Aprés le démantèlement, le port de Calais optimiste mais vigilant

Un mois aprés l'évacuation des 7 000 migrants qui squattaient les terrains contigus à la rocade portuaire, à quelques centaines de mètres du port de Calais, la Société des ports du Détroit a fait un point complet sur une situation qui s'améliore enfin.

« Le nombre de migrants signalés dans les camions a deccrue de 87 % dans le mois qui a suivi le démantélement ».
« Le nombre de migrants signalés dans les camions a deccrue de 87 % dans le mois qui a suivi le démantélement ».
CAPresse 2016

Sur les voies du port de Calais, un abri à scanner.

CAPresse 2016

Un nouveau buffer (parking de flux) sur le port de Calais permet d'augmenter de 400 le nombre de places dédiées aux camions.

 

Ce n’est pas encore un retour à la normale, mais ça y ressemble beaucoup. Depuis le démantèlement hypermédiatisé de la Jungle fin octobre dernier, le port de Calais respire… Dans les installations de détection qui parsèment le parcours des camions, l’ambiance est moins tendue. «On en a trouvé jusqu’à 60 dans un camion. C’étaient des milliers par mois. Depuis, c’est quelques-uns», raconte un salarié, au pied d’un camion roumain. «Il y a aussi des jours où l’on ne trouve personne», surenchérit Philippe Suisse, chef du département sécurité au port de Calais. La baisse du nombre de migrants détectés atteint 87% entre le mois d’octobre et celui de novembre (après démantèlement). Au-delà des contrôles, c’est la rocade portuaire qui se trouve soulagée : plus d’assauts de migrants, plus d’accidents, plus de blocages ni de bouchons. Les camions ne craignent plus de reprendre cette voie la nuit. «On a eu des nuits où les navires ne partaient qu’avec une dizaine de camions dans les soutes», rappellent Pascal Devaux et Sébastien Douvry, respectivement directeur de P&O à Calais et directeur opérationnel Calais-Dunkerque chez DFDS. Le trafic nocturne s’est effondré de 40% chez P&O. Pour DFDS, le mal fut moindre grâce à son autre ligne à Dunkerque, où trois autres navires accueillaient le fret qui s’y reportait naturellement en raison de la situation calaisienne. Quelques kilomètres plus à l’ouest, c’est aussi Eurotunnel qui en a bénéficié…

 

Des baisses très fortes et une remontée d’activité contrastéeToute l’année 2016, les trafics maritimes ont souffert en continu : les cinq navires de P&O et les trois de DFDS ont enregistré des baisses affolantes : « un million de passagers à ce jour en 2016» selon Pascal Devaux. Plus globalement, Jean-Marc Puissesseau, président de la Société des ports du Détroit, a pointé les dommages qu’a occasionnés la question migratoire : «Sur un chiffre d’affaires de 100 millions d’euros, nous avons perdu 10 millions d’activité en 2015.» Sur le segment fret, la Société des ports estime à 70 000 unités de fret perdues en 2016. Sur celui du tourisme, on compte 300 000 voitures en moins et 1,2 million de passagers qui manquent à l’appel (baisse par rapport à l’année 2015). Depuis le démantèlement, le trafic a globalement progressé de 26%. S’il faudra du temps pour que les touristes reviennent, le trafic fret (plus rémunérateur pour le port) sera plus rapidement au rendez-vous.

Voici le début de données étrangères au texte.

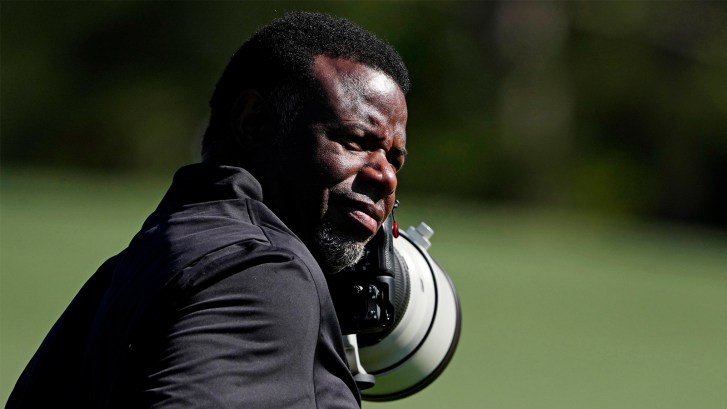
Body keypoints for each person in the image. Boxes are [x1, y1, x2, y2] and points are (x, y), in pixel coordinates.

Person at [7, 11, 410, 409]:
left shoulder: (128, 273)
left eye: (395, 159)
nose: (386, 177)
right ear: (253, 122)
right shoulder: (263, 274)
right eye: (357, 140)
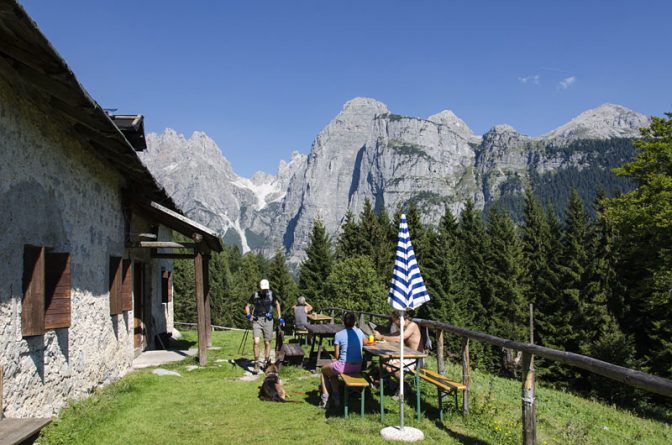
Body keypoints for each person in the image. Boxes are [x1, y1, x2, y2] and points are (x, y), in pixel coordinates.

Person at [319, 311, 365, 409]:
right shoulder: (360, 332)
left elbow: (336, 355)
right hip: (358, 366)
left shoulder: (339, 334)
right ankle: (336, 399)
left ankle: (325, 399)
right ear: (355, 321)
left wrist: (336, 359)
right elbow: (365, 342)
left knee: (323, 371)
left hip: (344, 366)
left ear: (343, 322)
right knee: (332, 373)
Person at [373, 310, 423, 385]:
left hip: (416, 358)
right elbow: (393, 335)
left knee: (394, 367)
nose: (393, 323)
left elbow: (398, 339)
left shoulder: (412, 325)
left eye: (394, 320)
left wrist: (380, 337)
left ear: (399, 319)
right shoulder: (404, 327)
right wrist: (379, 336)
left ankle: (405, 386)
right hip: (407, 356)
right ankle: (392, 384)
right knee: (384, 363)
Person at [245, 279, 283, 373]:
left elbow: (277, 304)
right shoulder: (255, 295)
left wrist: (279, 317)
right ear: (260, 288)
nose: (264, 291)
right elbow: (247, 306)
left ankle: (266, 361)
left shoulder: (271, 294)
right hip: (257, 320)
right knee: (256, 342)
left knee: (267, 342)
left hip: (268, 321)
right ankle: (256, 363)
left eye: (266, 289)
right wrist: (249, 315)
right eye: (263, 289)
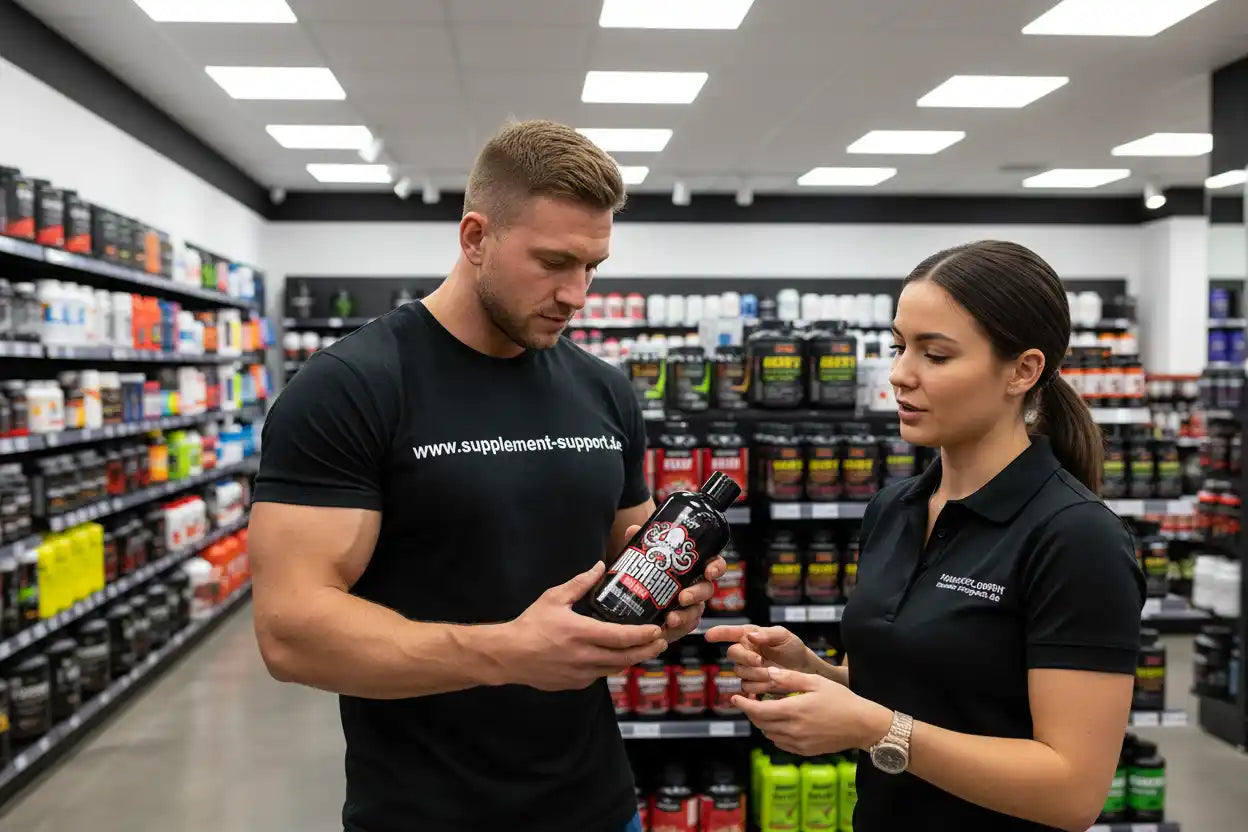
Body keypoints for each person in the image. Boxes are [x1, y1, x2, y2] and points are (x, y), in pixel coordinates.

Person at [249, 119, 724, 832]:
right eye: (554, 262)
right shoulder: (353, 386)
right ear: (475, 237)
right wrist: (505, 653)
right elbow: (290, 631)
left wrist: (673, 596)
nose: (577, 294)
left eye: (592, 267)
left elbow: (631, 547)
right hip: (423, 812)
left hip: (596, 802)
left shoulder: (604, 391)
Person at [708, 240, 1144, 832]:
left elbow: (1071, 792)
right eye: (898, 346)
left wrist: (874, 729)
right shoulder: (894, 509)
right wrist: (814, 675)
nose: (898, 375)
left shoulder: (1077, 538)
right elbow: (908, 691)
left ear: (1024, 370)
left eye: (934, 355)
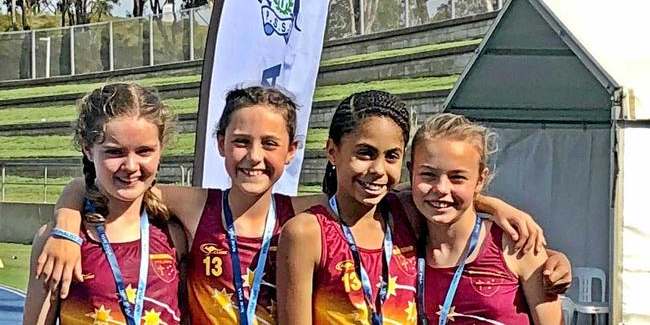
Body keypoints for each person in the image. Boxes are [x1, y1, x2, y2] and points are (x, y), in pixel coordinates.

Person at [36, 87, 565, 325]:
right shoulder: (194, 209)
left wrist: (496, 207)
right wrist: (64, 219)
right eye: (241, 142)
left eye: (270, 145)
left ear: (293, 152)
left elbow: (425, 193)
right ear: (220, 143)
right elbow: (117, 187)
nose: (254, 157)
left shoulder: (306, 214)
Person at [275, 91, 570, 324]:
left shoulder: (404, 217)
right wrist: (494, 206)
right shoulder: (310, 231)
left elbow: (444, 197)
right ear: (332, 151)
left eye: (390, 156)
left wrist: (497, 209)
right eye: (364, 154)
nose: (377, 169)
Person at [23, 83, 186, 325]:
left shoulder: (175, 232)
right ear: (88, 150)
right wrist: (66, 224)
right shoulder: (59, 241)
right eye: (115, 152)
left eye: (144, 151)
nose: (131, 166)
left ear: (161, 150)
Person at [410, 113, 562, 324]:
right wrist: (492, 205)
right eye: (428, 175)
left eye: (457, 177)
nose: (441, 188)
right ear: (410, 173)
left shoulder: (516, 244)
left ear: (480, 180)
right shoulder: (402, 246)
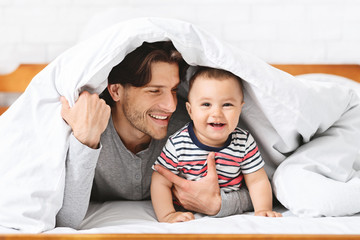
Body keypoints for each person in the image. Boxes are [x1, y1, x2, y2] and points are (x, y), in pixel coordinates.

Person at [56, 42, 253, 229]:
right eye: (154, 91)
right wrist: (87, 140)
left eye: (174, 90)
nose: (171, 105)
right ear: (116, 91)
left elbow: (259, 186)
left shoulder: (192, 127)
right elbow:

Des craintes et un mur. Commentant les chiffres de ces dernières semaines, Jean-Marc Puissesseau s’est projeté vers un avenir moins sombre, tout en conservant une pointe de ressentiment : «Ce n’est pas avoir respecté le port de Calais que d’avoir conduit ces pauvres gens à 500 mètres du port avec des milliers de camions qui leur passaient devant. Cela ne doit plus jamais arriver.». Le sous-préfet de Calais s’est voulu quant à lui rassurant : «Le démantèlement a produit ses effets. Il n’y a pas de camp sauvage, plus d’attaques sur la rocade. Nous nous gardons de tout triomphalisme, mais nous renforçons la sécurité passive avec le mur et d’autres travaux sont attendus.» Sans pour autant en dire davantage… Restent aujourd’hui 6,5 unités des forces mobiles contre 11 avant l’opération. L’Etat souhaite aussi que l’espace de la Lande soit utilisé, une zone classée ZNIEFF : «C’est une décision qui sera prise entre la Région et la Ville de Calais.» Sur la moitié de la voie portuaire allant vers l’A16, le mur, qui fait toujours polémique entre la Société des ports et la Ville de Calais (farouchement contre et déboutée une seconde fois en justice), est quasiment achevé : de la verdure doit recouvrir les plaques de béton. Elle poussera au printemps prochain, comme celle de la lande désertée. Ces terrains appartenant pour moitié à la Ville et pour l’autre à l’Etat seront renaturés ou accueilleront un projet économique comme Heroic Land d’après nos sources.